Longhash, a crypto analytics firm, has announced that their researchers have calculated a metric called “Tether Purchasing Power.” The metric provides details on the question of whether Tether (USDT) was used to manipulate the cryptocurrency markets. It helps in measuring the amount of BTC that could be bought with the entire Tether supply at any given time. The higher the ratio, the more likely it is for Tether to manipulate the crypto markets.

According to Longhash’s data, Tether’s purchasing power was the highest in the summer of 2017. It gradually declined towards the year-end. During the bear market in 2018, its purchasing power shot up in a significant manner. Longhash finds evidence to prove that Tether is manipulating Bitcoin to be lacking.

The researchers said:

This suggests that even if Tether were indeed manipulating the market, its ability to do so actually is strongest when the Bitcoin price falls.

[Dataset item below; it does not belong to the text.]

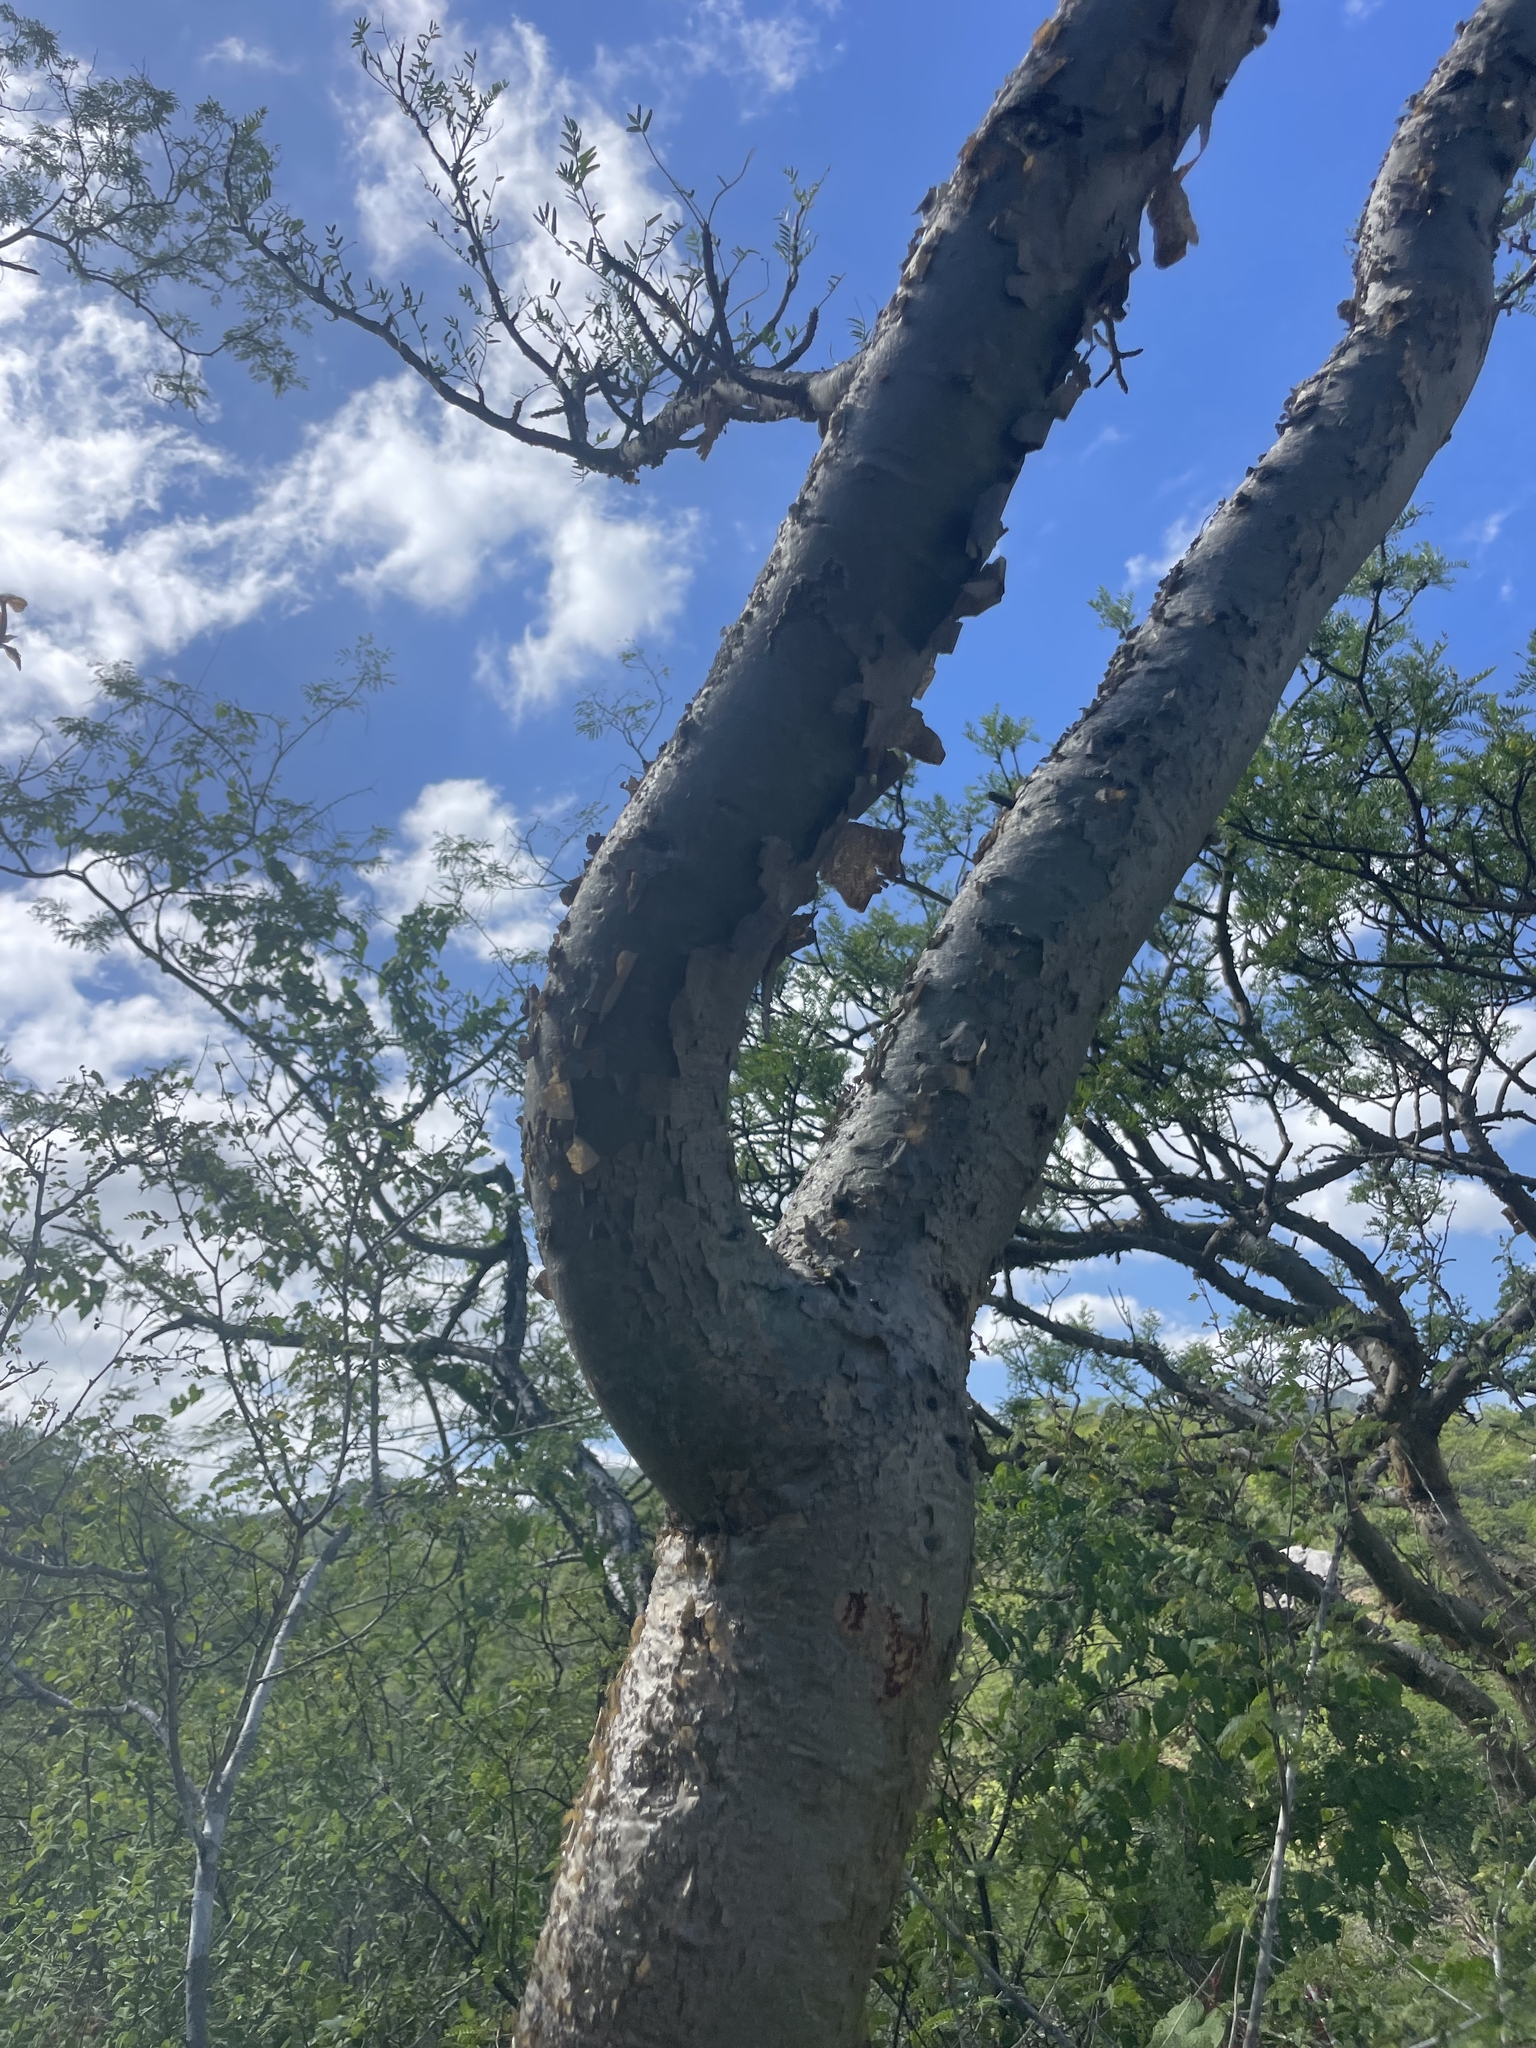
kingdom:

This contradicts the claim that Tether issuance drove the 2017 bull market. The supply of Tether actually failed to keep up during the height of the bull market.

Earlier, an academic paper named “Is Bitcoin Really Un-Tethered?” suggested that one single person or entity was allegedly the cause of Bitcoin’s historic price surge in 2017. As per the paper, the Tether stablecoin and its issuer Bitfinex played an essential role in the alleged hoax. Having denied the allegations, Bitfinex called the publication a transparent attempt to use the semblance of academia for a mercenary money grab.” Several industry experts dismiss the single whale theory. 

Juan Villaverde and Martin Weiss of Weiss Ratings agency told Cointelegraph in an interview:

There is abundant anecdotal evidence that throws great doubt on the one-large-player theory. For example, exchanges were swamped and not able to onboard new customers. Google searches for “Bitcoin” and “cryptocurrency” were off the charts. New crypto businesses and ICOs were popping up every day. All of this — and more — suggests that the crypto surge of 2017 was very much a mass phenomenon, with heavy public participation.